30 septembre 2010

Premières lignes : Par chez toi de CESARE PAVESE

« Dès la sortie, il a commencé à m'embobiner. Je lui avais dit que ce n'était pas la première fois que je sortais de là et qu'un homme comme lui devait essayer ça aussi, mais voilà qu'il se met à rire en faisant des manières, comme si on était un garçon et une fille dans un pré, et il se colle son baluchon sous le bras, et il me dit : « Faudrait pas avoir le père que j'ai. » Je m'attendais bien à ce qu'il se mette à rire, parce qu'un lourdaud comme lui ne sort pas de là-dedans sans faire le guignol, mais il riait avec malice, comme on fait quand on veut dire quelque chose. « Ce soir, tu mangeras du poulet avec ton père, je lui dis, en regardant la rue. La première fois qu'on sort de prison, chez toi, ils te font une fête comme pour une noce. » Il me suivait et il me collait comme si la charrette du glacier qui passait à toute vitesse menaçait les deux piétons que nous étions. Il n'avait jamais traversé une avenue, ça se voyait, ou bien il était déjà en train de m'embobiner. Je me rappelle que ni lui ni moi, on ne s'est retournés pour regarder la prison. Cela faisait un drôle d'effet de voir les arbres épais de l'avenue, et il faisait aussi très chaud, j'étais en nage, à cause de ma cravate trop serrée.
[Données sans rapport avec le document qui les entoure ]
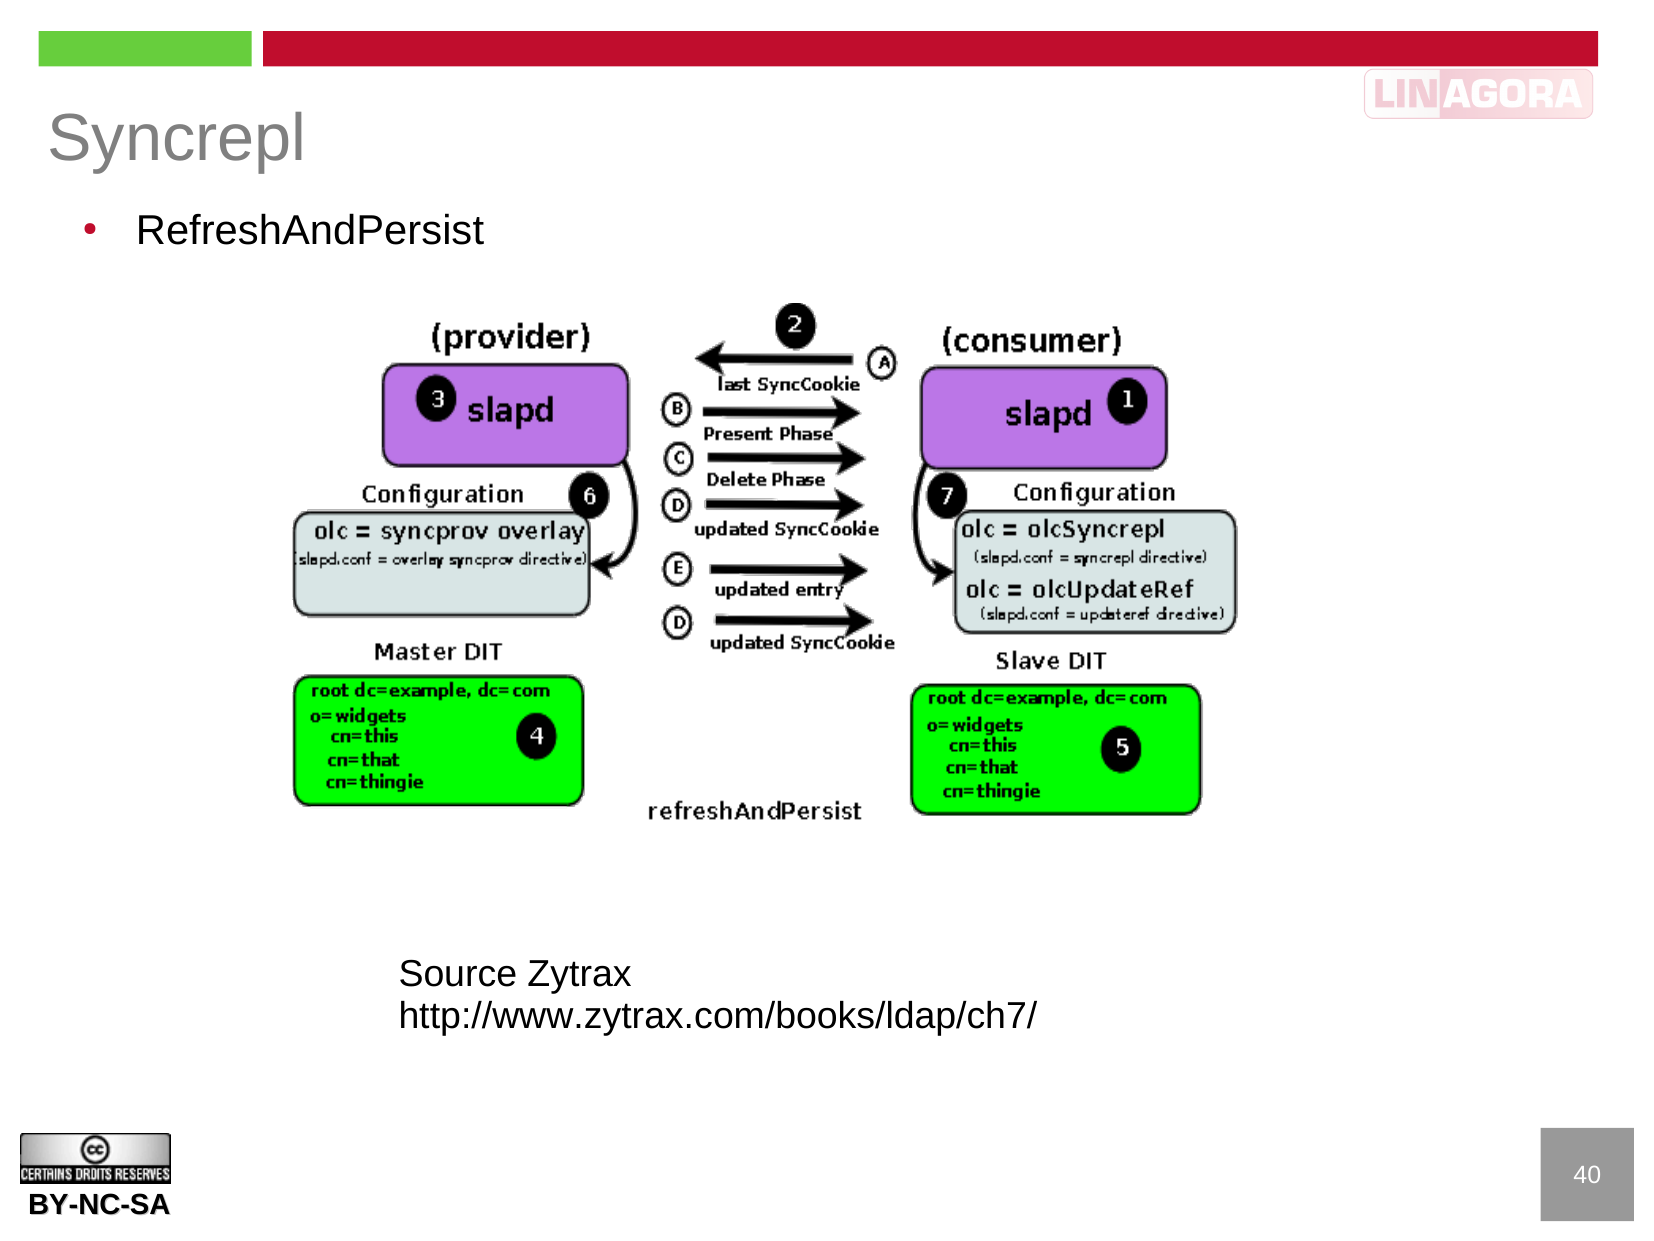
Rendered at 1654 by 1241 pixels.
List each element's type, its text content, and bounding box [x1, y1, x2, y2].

list RefreshAndPersist [47, 206, 1625, 1093]
picture [20, 1133, 171, 1184]
text_box Source Zytrax http://www.zytrax.com/books/ldap/ch7/ [383, 944, 1182, 1043]
title Syncrepl [47, 97, 1447, 178]
picture [292, 303, 1241, 827]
Il faisait chaud comme là-dedans, et à un moment donné, nous avons tourné en plein soleil. (...) »
 
Cesare Pavese, Par chez toi (1941) ; paru en France pour la première fois en 1953 sous le titre Par chez nous dans Avant que le coq chante ; nouvelle traduction intégrale de Mario Fusco pour le volume Oeuvres (2008) regroupant tous les livres publiés du vivant de l'auteur, dans la collection Quarto Gallimard.